Implicit complexity for coinductive data: a characterization of corecurrence

Implicit complexity for coinductive data: a characterization of   corecurrence

We propose a framework for reasoning about programs that manipulate coinductive data as well as inductive data. Our approach is based on using equational programs, which support a seamless combination of computation and reasoning, and using productivity (fairness) as the fundamental assertion, rather than bi-simulation. The latter is expressible in terms of the former. As an application to this framework, we give an implicit characterization of corecurrence: a function is definable using corecurrence iff its productivity is provable using coinduction for formulas in which data-predicates do not occur negatively. This is an analog, albeit in weaker form, of a characterization of recurrence (i.e. primitive recursion) in [Leivant, Unipolar induction, TCS 318, 2004].


💡 Research Summary

The paper introduces a unified framework for reasoning about programs that manipulate both inductive and coinductive data, focusing on the implicit complexity of coinductive (corecursive) definitions. The authors adopt equational programs as their formal model: functions are specified by a set of equations that combine pattern matching, recursive calls, and corecursive constructions (e.g., stream cons). This representation treats the program itself as a logical object, allowing computation and proof to be expressed in the same language.
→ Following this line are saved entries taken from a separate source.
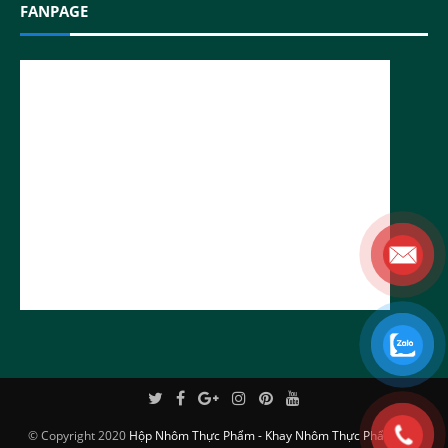
FANPAGE
© Copyright 2020
Hộp Nhôm Thực Phẩm - Khay Nhôm Thực Phẩm Cao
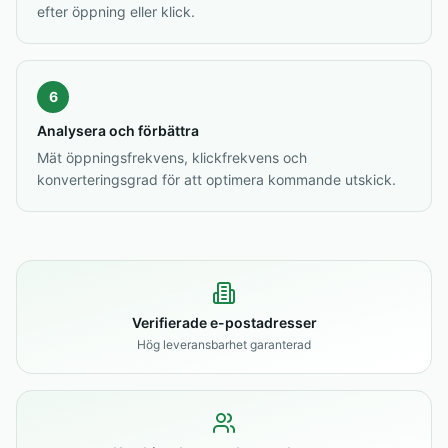
efter öppning eller klick.
6
Analysera och förbättra
Mät öppningsfrekvens, klickfrekvens och
konverteringsgrad för att optimera kommande utskick.
Verifierade e-postadresser
Hög leveransbarhet garanterad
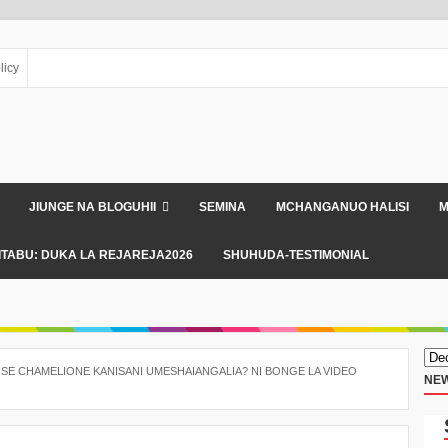
licy
JIUNGE NA BLOGUHII
SEMINA
MCHANGANUO HALISI
M
ITABU: DUKA LA REJAREJA2026
SHUHUDA-TESTIMONIAL
JOSE CHAMELIONE KANISANI UMESHAIANGALIA? NI BONGE LA VIDEO
NEW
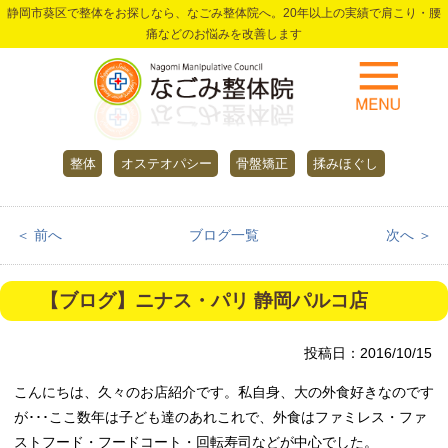
静岡市葵区で整体をお探しなら、なごみ整体院へ。20年以上の実績で肩こり・腰
痛などのお悩みを改善します
整体
オステオパシー
骨盤矯正
揉みほぐし
＜ 前へ
ブログ一覧
次へ ＞
【ブログ】ニナス・パリ 静岡パルコ店
投稿日：2016/10/15
こんにちは、久々のお店紹介です。私自身、大の外食好きなのです
が･･･ここ数年は子ども達のあれこれで、外食はファミレス・ファ
ストフード・フードコート・回転寿司などが中心でした。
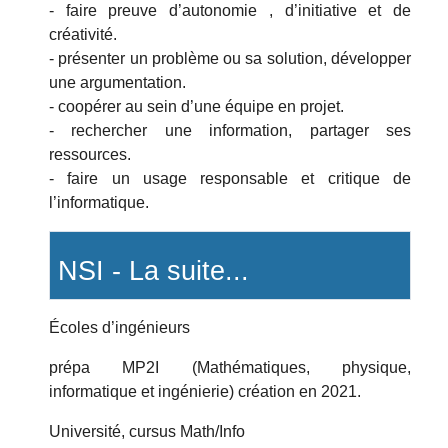
- faire preuve d’autonomie , d’initiative et de
créativité.
- présenter un problème ou sa solution, développer
une argumentation.
- coopérer au sein d’une équipe en projet.
- rechercher une information, partager ses
ressources.
- faire un usage responsable et critique de
l’informatique.
NSI - La suite...
Écoles d’ingénieurs
prépa MP2I (Mathématiques, physique,
informatique et ingénierie) création en 2021.
Université, cursus Math/Info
The central semantic notion is productivity (also called fairness). For a program that generates an infinite data structure, productivity guarantees that each finite observation step yields a concrete piece of data; in other words, the program never gets stuck in an unproductive loop. Rather than using the traditional bisimulation technique to certify productivity, the authors propose to prove productivity directly by coinduction on a restricted class of formulas. The restriction is that data‑predicates (predicates that talk about the shape or content of data) must not occur negatively (i.e., under a negation) in the coinductive hypothesis. This “negative‑free” condition mirrors Leivant’s unipolar induction for primitive recursion on inductive data.

The main technical contribution consists of two theorems establishing an exact correspondence between corecursive definability and provable productivity under the negative‑free coinduction scheme.

  1. Corecursion ⇒ Provable Productivity.
    Any function defined by a corecursive scheme automatically yields a productive program: each unfolding step of the corecursive equation produces a finite observable fragment. The authors formalize this intuition by translating each corecursive clause into a coinductive rule that satisfies the productivity predicate. Consequently, a corecursive definition can be turned into a coinductive proof that the function is productive.

  2. Provable Productivity ⇒ Corecursion.
    Conversely, if a function’s productivity can be proved by a coinductive argument that uses only negative‑free formulas, then one can extract a corecursive definition of the function. The extraction proceeds by analysing the structure of the coinductive proof: the hypothesis provides a recipe for constructing the next observable piece, while the negative‑free restriction guarantees that this recipe does not depend on any “future” negated information. The resulting recipe can be expressed as a set of equational corecursive clauses, thereby showing that the function is corecursively definable.

Together, these theorems give an implicit characterization of corecursion: a function belongs to the corecursive class precisely when its productivity is provable in the restricted coinductive logic. This mirrors Leivant’s characterization of primitive recursion, where a function is primitive recursive iff its totality can be proved by induction on negative‑free formulas. The present result is weaker in the sense that the restriction to negative‑free formulas is essential; allowing negative occurrences would break the equivalence.

From a complexity‑theoretic perspective, corecursive functions are naturally “polytime‑friendly”: each step of a corecursive computation produces a bounded amount of data, and the overall runtime is essentially linear in the number of produced observations. Hence, the productivity proof not only certifies correctness but also implicitly bounds the computational complexity of the function.

The paper also discusses practical implications. Because equational programs are syntactically simple, they can be embedded in existing proof assistants such as Coq or Agda. A productivity checker based on the negative‑free coinduction rule could be automated, providing developers with immediate feedback on whether a corecursive definition is well‑behaved. Moreover, the extraction procedure from a productivity proof to a corecursive definition could be turned into a program transformation tool, enabling the systematic conversion of naïve recursive code into safe corecursive code for infinite data streams.

Finally, the authors outline future work: extending the framework to allow limited negative occurrences (e.g., via guarded recursion), refining the implicit complexity measures (e.g., quantifying the rate of observation generation), and integrating the approach into mainstream functional languages to support large‑scale, verified, coinductive programming. In sum, the paper provides a solid theoretical bridge between coinductive reasoning, productivity, and implicit complexity, offering both a conceptual advance and a pathway toward practical verification tools for infinite‑data programs.